Record set >>
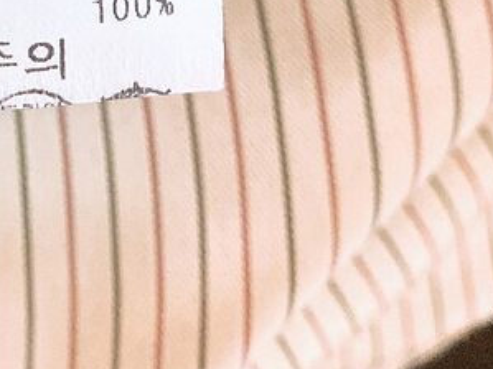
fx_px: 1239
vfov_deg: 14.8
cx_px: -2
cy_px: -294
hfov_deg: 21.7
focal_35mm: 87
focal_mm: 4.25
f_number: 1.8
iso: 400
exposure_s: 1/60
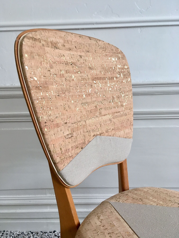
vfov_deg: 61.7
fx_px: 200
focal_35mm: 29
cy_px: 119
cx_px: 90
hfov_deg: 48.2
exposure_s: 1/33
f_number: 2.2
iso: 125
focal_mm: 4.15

==

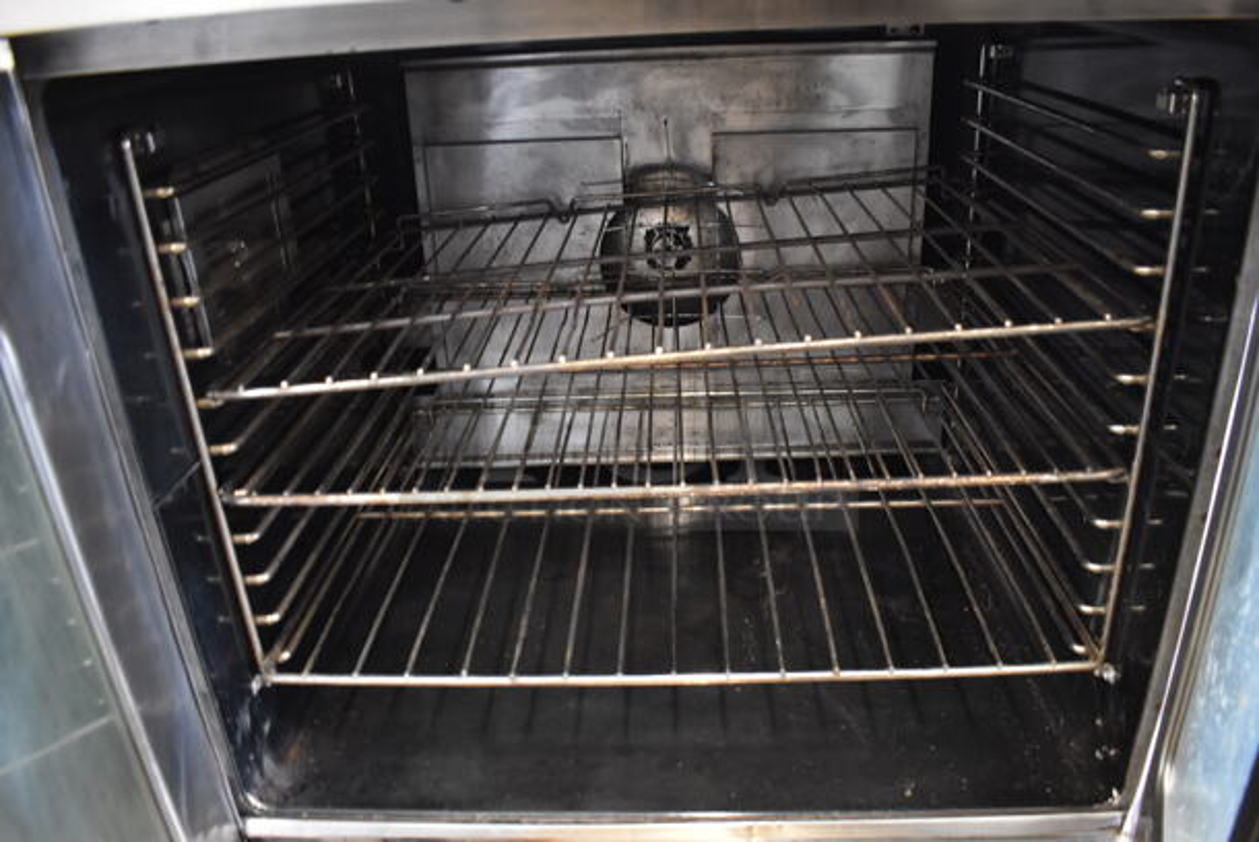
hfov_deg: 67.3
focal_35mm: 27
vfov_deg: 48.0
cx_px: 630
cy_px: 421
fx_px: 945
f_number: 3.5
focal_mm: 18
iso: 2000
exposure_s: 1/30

Work request >>
Although pictures appear among the records above, write out exactly only the lines from the one that has "fx_px: 1239" through the one that has "focal_mm: 4.15", and leave the pictures out.

Answer space >>
fx_px: 1239
vfov_deg: 14.8
cx_px: -2
cy_px: -294
hfov_deg: 21.7
focal_35mm: 87
focal_mm: 4.25
f_number: 1.8
iso: 400
exposure_s: 1/60
vfov_deg: 61.7
fx_px: 200
focal_35mm: 29
cy_px: 119
cx_px: 90
hfov_deg: 48.2
exposure_s: 1/33
f_number: 2.2
iso: 125
focal_mm: 4.15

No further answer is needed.